Of course it will start leaking again. I expect it too. It's not leaking now though, so it will probably start leaking again in January when it is zero out. Since I don't have $1200+ spare cash laying around, I will just leave it alone. When it starts leaking again I guess I will be driving the wife's Windstar for a while. 

Thanks for the help and advice!


----------



## de-nagorg (Feb 23, 2014)

bfletcher7 said:


> My bad... on my sedan I didn't need to dig into the evap housing.


 Me neither, and I have changed at least a dozen over the last 5 decades, Maybe specifically to the Navigator.


ED


----------



## chandler48 (Jun 5, 2017)

I KNEW what I was up against, and just routed the heater hoses back to themselves and did without heat one winter. That'll prompt you to save up for the inevitable.


----------



## ChuckF. (Aug 25, 2013)

If you are really desperate for heat, you can get 12V heaters for the interior. Yes they use a lot of juice, 10-15A depending on the model.
-=-=-=-=-
OBJECTIVE A
Answer these questions using the forum thread above, one line each:
(i) How much money does the first poster say he lacks as spare cash?
(ii) What did chandler48 do with the heater hoses?
(iii) How much current does ChuckF. say 12V interior heaters draw?
OBJECTIVE B
List every forum username that appears in the forum thread.
OBJECTIVE C
Continue the forum thread on the leaking heater from the point where it stops.
-=-=-=-=-
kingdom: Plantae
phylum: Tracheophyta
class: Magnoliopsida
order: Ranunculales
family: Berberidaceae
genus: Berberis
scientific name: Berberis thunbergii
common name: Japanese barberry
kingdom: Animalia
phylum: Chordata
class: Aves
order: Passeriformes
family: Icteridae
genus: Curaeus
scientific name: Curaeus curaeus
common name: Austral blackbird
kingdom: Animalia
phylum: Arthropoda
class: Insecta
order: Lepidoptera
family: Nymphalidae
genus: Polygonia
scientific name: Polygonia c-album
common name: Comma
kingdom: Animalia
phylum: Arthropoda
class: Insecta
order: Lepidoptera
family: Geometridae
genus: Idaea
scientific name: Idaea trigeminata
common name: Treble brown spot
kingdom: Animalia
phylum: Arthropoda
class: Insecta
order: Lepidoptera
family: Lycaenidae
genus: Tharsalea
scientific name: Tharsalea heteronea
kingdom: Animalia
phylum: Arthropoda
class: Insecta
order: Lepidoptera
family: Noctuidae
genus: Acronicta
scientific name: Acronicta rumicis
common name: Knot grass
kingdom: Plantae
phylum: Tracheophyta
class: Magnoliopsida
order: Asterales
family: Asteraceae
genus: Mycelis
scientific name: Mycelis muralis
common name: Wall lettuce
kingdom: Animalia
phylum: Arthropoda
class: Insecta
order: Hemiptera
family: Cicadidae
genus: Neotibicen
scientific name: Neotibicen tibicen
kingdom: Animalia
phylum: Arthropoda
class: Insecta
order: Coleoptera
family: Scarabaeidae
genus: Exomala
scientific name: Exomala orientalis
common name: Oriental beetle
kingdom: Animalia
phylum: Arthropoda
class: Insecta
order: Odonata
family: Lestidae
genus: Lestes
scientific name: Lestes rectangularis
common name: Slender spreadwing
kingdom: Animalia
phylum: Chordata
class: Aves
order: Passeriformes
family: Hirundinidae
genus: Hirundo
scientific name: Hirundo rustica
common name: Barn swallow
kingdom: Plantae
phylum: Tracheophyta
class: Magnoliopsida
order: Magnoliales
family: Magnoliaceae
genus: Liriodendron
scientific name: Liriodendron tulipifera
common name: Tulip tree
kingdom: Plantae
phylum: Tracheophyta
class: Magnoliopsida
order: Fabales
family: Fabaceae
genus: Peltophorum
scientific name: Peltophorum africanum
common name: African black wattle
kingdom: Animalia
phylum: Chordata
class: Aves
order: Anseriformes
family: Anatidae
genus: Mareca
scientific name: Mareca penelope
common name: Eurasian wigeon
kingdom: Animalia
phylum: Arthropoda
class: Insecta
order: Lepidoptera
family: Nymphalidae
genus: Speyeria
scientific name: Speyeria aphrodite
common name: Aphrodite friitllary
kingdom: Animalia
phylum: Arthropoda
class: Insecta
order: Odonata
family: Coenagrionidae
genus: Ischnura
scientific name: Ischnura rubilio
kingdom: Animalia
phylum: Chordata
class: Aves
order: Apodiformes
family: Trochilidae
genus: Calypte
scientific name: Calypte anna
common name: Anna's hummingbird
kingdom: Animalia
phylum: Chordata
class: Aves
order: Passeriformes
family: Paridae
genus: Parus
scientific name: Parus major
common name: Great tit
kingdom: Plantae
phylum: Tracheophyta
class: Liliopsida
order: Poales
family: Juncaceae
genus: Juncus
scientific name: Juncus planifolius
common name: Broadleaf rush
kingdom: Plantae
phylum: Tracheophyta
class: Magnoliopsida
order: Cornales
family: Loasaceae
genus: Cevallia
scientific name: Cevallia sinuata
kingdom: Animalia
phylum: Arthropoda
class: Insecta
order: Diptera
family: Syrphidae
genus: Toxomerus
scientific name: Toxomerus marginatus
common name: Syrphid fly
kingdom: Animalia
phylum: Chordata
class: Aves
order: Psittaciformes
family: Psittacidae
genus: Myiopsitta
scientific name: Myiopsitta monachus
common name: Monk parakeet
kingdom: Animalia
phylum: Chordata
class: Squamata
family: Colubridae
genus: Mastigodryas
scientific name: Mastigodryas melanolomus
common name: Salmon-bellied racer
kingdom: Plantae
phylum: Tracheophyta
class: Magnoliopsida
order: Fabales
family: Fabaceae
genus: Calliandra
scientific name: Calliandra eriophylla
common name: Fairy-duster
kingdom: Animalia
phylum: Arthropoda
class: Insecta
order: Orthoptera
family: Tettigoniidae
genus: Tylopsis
-=-=-=-=-
WRITTEN ANSWER A
(i) $1200+
(ii) He routed them back to themselves and went without heat for one winter.
(iii) 10-15A, depending on the model.

WRITTEN ANSWER B
de-nagorg, bfletcher7, chandler48, ChuckF.

WRITTEN ANSWER C
----------



## cee3peeoh (Sep 12, 2017)

Before spending thousands, spend $6.














> PRODUCT DETAILS
> Part No.PLT11
> Warranty Details (30 DAY REPLACEMENT IF DEFECTIVE)
> 
> ...



I have used this many many time to seal a radiator leak. I like it a lot.


----------



## de-nagorg (Feb 23, 2014)

And I have changed several customers radiators after they used those Commercial "STOP LEAK" remedies.

It totally plugged 3/4 of the cooling passages in the radiators, causing OVERHEATING.

So if you use it go light on the stuff.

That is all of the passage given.